AUFGABE: Schreib unten den Abschnitt von der Zeile mit „Answer in <instances>...</instances>. Can“ bis zum Ende der Einträge Zeichen für Zeichen ab, und zwar einschließlich der ersten und der letzten Zeile.

VORLIEGENDE EINTRÄGE:
━━━
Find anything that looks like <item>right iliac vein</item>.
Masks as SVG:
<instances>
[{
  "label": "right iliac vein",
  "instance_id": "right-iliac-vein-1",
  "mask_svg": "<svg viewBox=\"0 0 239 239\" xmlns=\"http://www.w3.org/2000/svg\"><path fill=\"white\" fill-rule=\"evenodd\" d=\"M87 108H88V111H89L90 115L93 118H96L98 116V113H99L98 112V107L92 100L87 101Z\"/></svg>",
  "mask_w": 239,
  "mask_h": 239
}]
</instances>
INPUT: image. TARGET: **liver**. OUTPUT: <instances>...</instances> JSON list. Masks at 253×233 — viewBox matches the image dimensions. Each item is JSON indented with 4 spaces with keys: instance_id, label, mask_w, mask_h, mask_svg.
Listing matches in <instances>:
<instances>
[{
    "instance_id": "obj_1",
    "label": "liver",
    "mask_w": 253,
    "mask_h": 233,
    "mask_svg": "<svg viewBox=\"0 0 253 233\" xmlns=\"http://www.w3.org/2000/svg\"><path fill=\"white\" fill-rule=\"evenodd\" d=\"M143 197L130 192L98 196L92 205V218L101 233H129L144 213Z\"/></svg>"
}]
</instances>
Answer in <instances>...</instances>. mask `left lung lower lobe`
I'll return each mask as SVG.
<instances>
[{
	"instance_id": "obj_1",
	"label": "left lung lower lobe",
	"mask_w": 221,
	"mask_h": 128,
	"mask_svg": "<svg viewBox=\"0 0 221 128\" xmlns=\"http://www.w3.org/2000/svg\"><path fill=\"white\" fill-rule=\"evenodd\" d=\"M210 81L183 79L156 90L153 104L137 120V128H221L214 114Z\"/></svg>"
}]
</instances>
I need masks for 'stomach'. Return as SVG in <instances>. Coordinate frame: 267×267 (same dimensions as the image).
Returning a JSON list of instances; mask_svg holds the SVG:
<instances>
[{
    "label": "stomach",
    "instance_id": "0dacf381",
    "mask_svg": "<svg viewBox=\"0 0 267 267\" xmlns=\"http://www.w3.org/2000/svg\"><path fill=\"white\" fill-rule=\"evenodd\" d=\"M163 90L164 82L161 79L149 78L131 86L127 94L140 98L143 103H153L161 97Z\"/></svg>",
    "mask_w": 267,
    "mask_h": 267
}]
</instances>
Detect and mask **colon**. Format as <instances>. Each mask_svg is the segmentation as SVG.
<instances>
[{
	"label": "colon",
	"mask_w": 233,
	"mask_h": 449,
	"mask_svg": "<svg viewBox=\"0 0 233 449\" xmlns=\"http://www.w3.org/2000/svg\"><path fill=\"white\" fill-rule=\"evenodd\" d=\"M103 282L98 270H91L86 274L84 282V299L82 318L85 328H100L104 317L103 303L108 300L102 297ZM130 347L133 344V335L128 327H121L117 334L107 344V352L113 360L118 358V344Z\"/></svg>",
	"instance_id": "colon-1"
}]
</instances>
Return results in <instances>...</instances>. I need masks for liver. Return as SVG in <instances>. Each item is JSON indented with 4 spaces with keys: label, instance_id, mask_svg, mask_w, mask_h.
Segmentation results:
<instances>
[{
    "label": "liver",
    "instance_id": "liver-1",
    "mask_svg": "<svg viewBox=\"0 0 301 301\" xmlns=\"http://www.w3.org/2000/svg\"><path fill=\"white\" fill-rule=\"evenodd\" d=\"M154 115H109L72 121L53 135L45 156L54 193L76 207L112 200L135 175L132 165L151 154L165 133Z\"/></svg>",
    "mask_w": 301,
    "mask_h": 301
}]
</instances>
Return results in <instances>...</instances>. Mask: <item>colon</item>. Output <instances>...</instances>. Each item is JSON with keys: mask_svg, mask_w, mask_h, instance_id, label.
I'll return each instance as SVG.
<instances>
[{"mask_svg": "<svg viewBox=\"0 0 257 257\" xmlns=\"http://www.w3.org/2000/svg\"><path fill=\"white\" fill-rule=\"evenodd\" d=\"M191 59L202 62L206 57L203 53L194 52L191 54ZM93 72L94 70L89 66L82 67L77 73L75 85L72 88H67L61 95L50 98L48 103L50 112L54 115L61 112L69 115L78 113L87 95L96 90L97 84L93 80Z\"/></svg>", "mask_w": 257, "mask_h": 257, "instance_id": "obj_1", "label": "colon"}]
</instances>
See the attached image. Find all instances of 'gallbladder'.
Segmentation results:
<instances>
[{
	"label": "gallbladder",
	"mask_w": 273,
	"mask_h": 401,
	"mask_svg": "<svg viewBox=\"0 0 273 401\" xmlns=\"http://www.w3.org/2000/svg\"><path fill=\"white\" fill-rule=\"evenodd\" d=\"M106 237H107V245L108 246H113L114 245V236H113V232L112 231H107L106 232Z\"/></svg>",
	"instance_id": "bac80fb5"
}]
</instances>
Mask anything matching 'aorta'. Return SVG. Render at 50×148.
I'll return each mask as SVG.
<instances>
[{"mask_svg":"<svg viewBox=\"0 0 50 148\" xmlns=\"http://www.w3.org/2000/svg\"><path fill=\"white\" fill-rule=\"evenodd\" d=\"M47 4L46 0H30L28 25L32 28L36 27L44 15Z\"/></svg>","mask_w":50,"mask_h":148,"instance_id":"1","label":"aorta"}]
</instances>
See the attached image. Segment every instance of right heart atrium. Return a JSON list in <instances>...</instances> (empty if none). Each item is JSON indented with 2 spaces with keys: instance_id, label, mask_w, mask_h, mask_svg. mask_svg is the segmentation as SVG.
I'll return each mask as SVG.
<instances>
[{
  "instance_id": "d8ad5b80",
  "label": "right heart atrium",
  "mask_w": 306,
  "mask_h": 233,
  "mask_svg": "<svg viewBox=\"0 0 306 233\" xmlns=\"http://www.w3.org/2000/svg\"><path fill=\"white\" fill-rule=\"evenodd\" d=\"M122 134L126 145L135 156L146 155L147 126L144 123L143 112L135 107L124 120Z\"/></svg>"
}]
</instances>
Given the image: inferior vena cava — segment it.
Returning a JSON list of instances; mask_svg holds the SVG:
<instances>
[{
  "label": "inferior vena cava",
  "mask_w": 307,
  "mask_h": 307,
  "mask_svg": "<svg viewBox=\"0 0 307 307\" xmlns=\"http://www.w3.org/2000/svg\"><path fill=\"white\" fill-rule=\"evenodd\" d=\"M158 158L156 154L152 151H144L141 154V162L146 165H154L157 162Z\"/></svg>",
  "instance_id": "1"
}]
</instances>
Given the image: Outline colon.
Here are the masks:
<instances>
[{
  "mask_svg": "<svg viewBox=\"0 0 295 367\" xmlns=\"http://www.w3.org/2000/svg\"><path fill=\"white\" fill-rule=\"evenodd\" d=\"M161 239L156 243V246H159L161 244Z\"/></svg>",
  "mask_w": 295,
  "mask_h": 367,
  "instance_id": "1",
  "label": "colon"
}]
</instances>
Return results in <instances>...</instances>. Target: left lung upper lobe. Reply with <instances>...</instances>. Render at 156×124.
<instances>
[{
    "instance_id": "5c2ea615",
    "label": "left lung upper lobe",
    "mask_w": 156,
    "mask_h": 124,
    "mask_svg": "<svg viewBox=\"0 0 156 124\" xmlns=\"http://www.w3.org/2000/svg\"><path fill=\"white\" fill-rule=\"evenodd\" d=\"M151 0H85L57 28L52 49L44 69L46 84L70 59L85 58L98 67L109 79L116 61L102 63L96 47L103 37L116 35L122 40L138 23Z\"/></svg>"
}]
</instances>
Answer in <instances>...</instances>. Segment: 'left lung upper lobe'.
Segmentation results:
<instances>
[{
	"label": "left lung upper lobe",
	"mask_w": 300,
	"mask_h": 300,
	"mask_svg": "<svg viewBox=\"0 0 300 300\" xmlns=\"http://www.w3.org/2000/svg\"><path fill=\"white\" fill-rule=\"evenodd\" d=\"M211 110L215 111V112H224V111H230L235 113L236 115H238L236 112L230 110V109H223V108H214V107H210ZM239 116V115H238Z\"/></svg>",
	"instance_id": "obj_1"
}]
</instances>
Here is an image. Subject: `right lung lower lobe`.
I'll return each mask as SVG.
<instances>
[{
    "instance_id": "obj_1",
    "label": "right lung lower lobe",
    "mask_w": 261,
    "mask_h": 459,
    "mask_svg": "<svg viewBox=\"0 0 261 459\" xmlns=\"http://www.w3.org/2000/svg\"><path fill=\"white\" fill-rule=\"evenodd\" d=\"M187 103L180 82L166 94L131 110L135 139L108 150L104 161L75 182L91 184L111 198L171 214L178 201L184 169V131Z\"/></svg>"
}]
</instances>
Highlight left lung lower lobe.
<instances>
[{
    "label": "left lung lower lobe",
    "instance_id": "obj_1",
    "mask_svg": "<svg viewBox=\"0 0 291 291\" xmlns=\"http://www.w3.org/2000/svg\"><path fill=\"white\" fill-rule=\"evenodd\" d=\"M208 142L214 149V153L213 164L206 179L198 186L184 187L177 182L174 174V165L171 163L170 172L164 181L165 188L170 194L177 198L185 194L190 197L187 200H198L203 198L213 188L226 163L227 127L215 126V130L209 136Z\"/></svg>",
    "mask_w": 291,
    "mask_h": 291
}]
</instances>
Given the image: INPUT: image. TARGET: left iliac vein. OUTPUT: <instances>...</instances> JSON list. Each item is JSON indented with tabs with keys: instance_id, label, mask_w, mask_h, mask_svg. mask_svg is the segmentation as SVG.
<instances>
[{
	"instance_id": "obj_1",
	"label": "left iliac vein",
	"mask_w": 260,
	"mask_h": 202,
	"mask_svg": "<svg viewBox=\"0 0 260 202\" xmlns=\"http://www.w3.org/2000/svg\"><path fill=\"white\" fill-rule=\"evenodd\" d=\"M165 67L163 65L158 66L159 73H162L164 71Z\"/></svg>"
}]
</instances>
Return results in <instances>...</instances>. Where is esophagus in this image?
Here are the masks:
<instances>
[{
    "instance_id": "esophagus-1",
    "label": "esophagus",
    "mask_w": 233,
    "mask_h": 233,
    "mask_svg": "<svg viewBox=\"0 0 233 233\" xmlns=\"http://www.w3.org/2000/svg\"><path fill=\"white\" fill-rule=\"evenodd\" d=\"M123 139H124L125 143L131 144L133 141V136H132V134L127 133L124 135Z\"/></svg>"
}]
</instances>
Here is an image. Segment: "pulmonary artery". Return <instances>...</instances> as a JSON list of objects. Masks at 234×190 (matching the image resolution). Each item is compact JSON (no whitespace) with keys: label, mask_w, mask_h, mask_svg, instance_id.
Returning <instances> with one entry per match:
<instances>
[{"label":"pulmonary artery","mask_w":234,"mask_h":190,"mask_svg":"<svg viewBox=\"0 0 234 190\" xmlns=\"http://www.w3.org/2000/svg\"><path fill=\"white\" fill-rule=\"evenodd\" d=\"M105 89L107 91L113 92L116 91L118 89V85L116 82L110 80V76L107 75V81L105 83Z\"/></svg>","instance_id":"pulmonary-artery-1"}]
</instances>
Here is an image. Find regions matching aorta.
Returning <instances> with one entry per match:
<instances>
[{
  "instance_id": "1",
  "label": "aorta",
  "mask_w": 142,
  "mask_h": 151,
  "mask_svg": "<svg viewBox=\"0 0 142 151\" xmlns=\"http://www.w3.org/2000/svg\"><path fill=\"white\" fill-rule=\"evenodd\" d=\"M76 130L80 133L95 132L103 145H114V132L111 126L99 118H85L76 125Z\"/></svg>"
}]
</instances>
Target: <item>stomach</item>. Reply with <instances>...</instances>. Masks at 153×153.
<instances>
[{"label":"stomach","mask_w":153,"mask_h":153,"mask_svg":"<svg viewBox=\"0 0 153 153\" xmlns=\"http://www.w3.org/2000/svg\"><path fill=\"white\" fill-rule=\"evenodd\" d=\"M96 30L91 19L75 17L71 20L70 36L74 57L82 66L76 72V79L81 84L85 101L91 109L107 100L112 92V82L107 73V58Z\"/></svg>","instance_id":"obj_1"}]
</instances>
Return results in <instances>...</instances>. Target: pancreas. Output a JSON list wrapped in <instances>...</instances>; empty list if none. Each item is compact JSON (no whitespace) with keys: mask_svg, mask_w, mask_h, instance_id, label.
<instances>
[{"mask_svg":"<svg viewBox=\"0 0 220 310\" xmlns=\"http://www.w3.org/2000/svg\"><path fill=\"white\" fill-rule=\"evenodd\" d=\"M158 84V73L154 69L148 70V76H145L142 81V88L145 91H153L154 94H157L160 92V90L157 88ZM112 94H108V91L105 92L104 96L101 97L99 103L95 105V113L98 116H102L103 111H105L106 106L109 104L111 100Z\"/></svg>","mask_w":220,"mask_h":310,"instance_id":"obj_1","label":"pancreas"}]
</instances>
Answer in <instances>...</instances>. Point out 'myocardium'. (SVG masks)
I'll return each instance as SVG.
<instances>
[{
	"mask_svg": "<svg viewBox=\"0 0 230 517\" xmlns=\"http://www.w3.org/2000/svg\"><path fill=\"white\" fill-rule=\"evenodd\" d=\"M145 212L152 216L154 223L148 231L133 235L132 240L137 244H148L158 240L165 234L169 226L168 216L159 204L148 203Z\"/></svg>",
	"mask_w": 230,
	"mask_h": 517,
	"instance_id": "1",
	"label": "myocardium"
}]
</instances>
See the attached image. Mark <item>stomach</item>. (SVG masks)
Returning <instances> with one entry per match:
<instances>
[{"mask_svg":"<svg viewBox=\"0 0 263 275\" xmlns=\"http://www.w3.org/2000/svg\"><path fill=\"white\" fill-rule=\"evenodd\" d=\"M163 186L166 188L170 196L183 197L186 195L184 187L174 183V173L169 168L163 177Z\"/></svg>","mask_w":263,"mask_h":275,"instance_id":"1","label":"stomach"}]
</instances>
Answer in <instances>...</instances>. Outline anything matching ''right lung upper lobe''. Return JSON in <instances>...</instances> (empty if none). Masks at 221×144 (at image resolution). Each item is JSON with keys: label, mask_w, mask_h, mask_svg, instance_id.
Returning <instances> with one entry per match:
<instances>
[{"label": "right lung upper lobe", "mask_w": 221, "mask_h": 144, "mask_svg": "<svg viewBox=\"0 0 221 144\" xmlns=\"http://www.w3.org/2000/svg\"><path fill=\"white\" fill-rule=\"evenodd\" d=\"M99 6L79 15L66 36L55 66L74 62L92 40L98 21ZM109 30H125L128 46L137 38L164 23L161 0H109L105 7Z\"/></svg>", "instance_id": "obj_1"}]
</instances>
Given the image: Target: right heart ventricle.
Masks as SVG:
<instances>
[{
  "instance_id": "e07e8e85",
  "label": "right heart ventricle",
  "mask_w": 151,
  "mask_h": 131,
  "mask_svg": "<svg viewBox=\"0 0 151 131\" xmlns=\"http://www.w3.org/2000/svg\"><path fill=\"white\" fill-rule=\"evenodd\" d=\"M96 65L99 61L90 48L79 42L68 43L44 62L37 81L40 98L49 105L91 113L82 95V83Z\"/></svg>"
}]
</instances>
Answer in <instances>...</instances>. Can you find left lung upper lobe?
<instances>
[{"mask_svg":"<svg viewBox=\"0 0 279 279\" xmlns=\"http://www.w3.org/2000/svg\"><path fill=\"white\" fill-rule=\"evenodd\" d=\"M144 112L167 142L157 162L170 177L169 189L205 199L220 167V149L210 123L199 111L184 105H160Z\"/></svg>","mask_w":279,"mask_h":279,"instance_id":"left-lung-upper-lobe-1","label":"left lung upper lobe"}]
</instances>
━━━
ANTWORT:
Answer in <instances>...</instances>. Can you find left lung upper lobe?
<instances>
[{"mask_svg":"<svg viewBox=\"0 0 279 279\" xmlns=\"http://www.w3.org/2000/svg\"><path fill=\"white\" fill-rule=\"evenodd\" d=\"M144 112L167 142L157 162L170 177L169 189L205 199L220 167V149L210 123L199 111L184 105H160Z\"/></svg>","mask_w":279,"mask_h":279,"instance_id":"left-lung-upper-lobe-1","label":"left lung upper lobe"}]
</instances>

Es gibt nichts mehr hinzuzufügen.